Entries supplied>
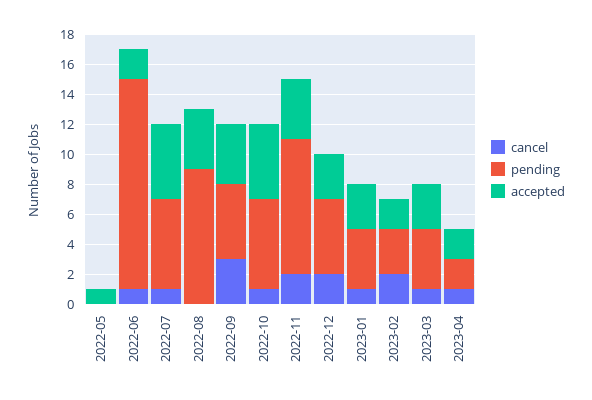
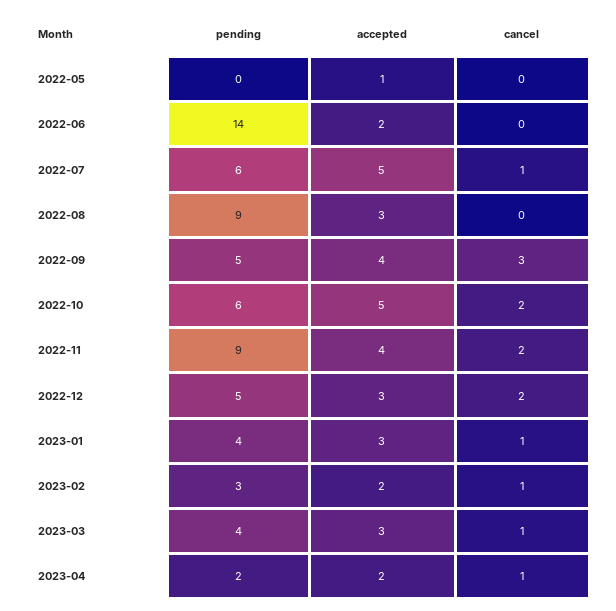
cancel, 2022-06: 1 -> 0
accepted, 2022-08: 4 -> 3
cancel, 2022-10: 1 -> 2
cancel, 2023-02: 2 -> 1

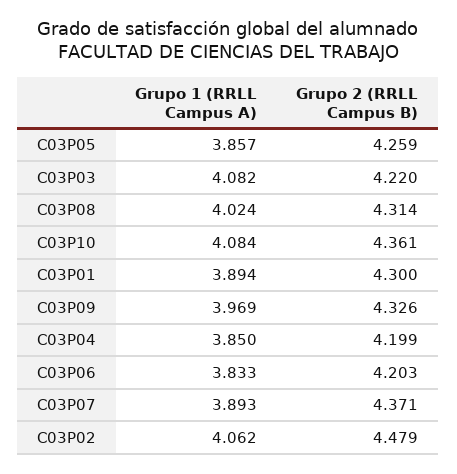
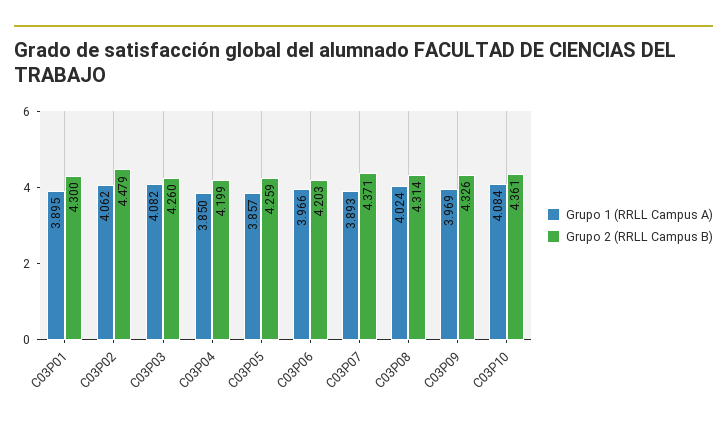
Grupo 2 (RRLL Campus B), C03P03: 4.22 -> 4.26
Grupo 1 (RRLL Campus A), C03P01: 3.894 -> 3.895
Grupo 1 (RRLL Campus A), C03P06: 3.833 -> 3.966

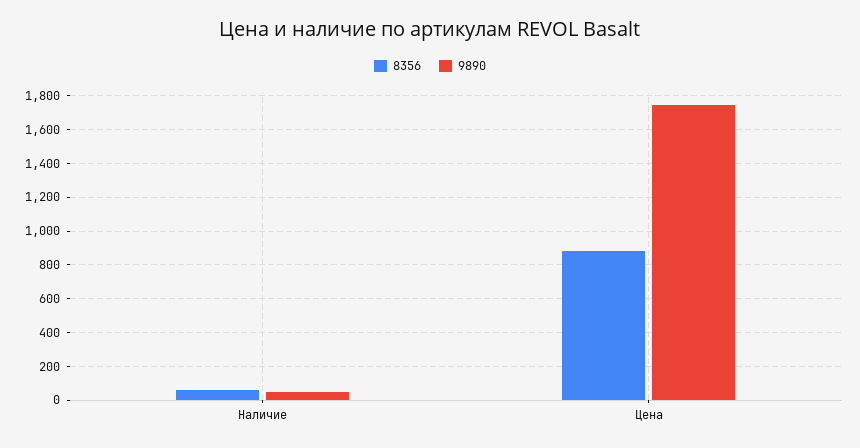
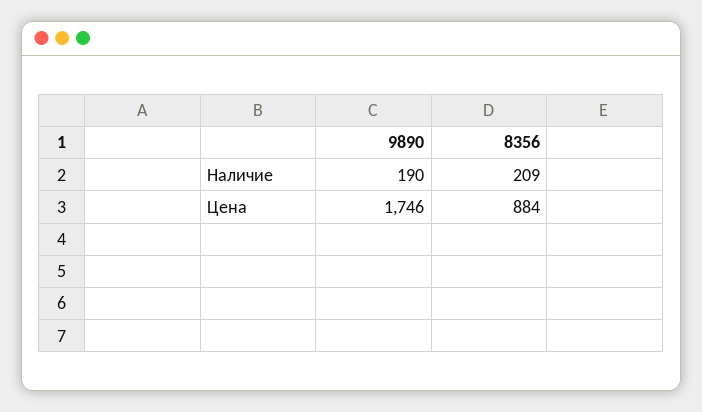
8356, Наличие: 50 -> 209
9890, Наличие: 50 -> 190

Prompt> Although the records contain pictures, the copy should consist of their text alone, reproduced exactly.

Written response>
cancel, 2022-06: 1 -> 0
accepted, 2022-08: 4 -> 3
cancel, 2022-10: 1 -> 2
cancel, 2023-02: 2 -> 1

Grupo 2 (RRLL Campus B), C03P03: 4.22 -> 4.26
Grupo 1 (RRLL Campus A), C03P01: 3.894 -> 3.895
Grupo 1 (RRLL Campus A), C03P06: 3.833 -> 3.966

8356, Наличие: 50 -> 209
9890, Наличие: 50 -> 190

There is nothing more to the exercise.